Fischli Weiss, Untitled (Paris) (1987), via Eva Presenhuber
Fischli Weiss, Untitled (Paris) (1987), via Eva Presenhuber

The Airports series seems to be the counterpart of the series of works titled Visible World and—as a historical source—tells of the changing social significance of flying. The project did span a generation. The ecology and mobility debates—but also the aviation industry itself—have changed considerably since the beginnings of the series of works. There are few aircrafts from discount airlines in the series, but some from airlines that went bankrupt in the 1990s. The first works were created at the end of the golden age of airlines in the post-war order when aviation was associated with worldly sophistication, national pride, and civilizational utopias rather than terrorism and global warming.

Fischli Weiss, Untitled (Airport) (2008), via Eva Presenhuber
Fischli Weiss, Untitled (Airport) (2008), via Eva Presenhuber

Cars underwent a similar symbolic metamorphosis and can be seen in many of the photographs in the exhibition, providing the viewer with  geographic and historical context.
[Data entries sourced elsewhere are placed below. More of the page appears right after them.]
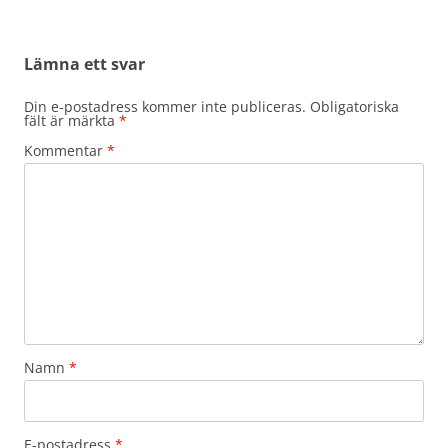
Lämna ett svar
Din e-postadress kommer inte publiceras.
Obligatoriska
fält är märkta
*
Kommentar
*
Namn
*
E-postadress
*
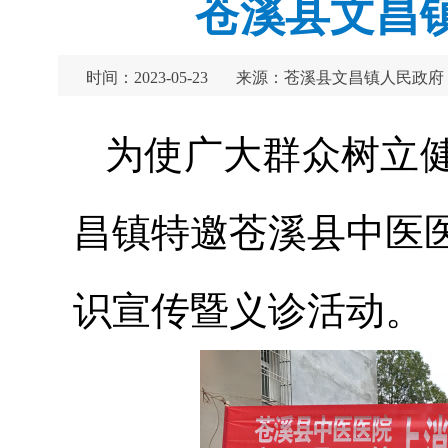
苍溪县文昌
时间：2023-05-23
来源：苍溪县文昌镇人民政府
为使广大群众树立
昌镇特邀苍溪县中医
识宣传暨义诊活动。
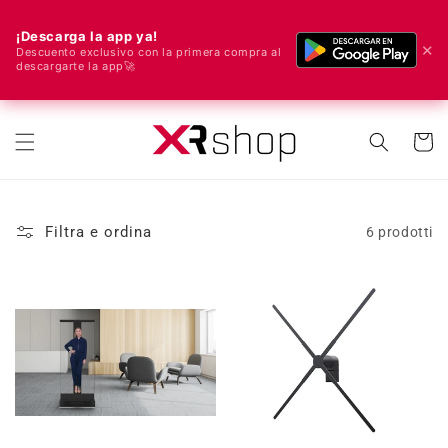
¡Descarga la app ya!
✕
Descuento exclusivo con la primera compra al
descargarte la app🚀
🌍 Spediamo in tutto il mondo! 🚀📦
rettamente ai contenuti
Carrell
Filtra e ordina
6 prodotti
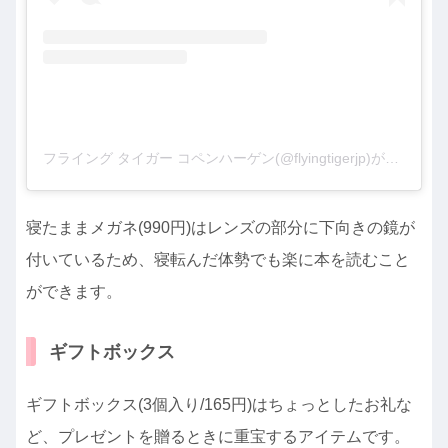
フライング タイガー コペンハーゲン(@flyingtigerjp)がシェアした投稿
寝たままメガネ(990円)はレンズの部分に下向きの鏡が
付いているため、寝転んだ体勢でも楽に本を読むこと
ができます。
ギフトボックス
ギフトボックス(3個入り/165円)はちょっとしたお礼な
ど、プレゼントを贈るときに重宝するアイテムです。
The Cars plaster sculptures do not reproduce specific models and are presented as isolated, prototypical fragments of the everyday order. This phenomena is presented without judgment; rather, there seems to be an emphatic turning towards these symbols of the “wrong life.” A small radio on a console plays content from a local station in a loop, conveying the impression of a specific, local reality—outside, beyond the gallery.

Fischli Weiss, Airports and Cars (Installation View), via Eva Presenhuber
Fischli Weiss, Airports and Cars (Installation View), via Eva Presenhuber

The works show architectural spaces that the anthropologist Marc Augé described as non-places in 1992. Airports, asylum centers, highways, and malls are considered by Augé to be the paradigmatic places of globalized late capitalism. They are transitory functional places and not historically evolved spaces. Non-places are determined by economic transactions and contractual relationships. They are highly regulated special legal zones. They form an anonymous, generic space in which the social identity of individuals and the experience of time dissolve. The artists have examined the airport in its moral-aesthetic ambivalence and also documented their own reality as internationally exhibiting artists. The art market—as well as the institutional art world—is closely linked to transit spaces and stands outside territorial ties. Galleries and museums can be described as part of the economy of non-places.

Exploring these notions of space, and as a result, portions of reality, as constructed, the show here underscores the subtle yet commanding philosophy of the pair.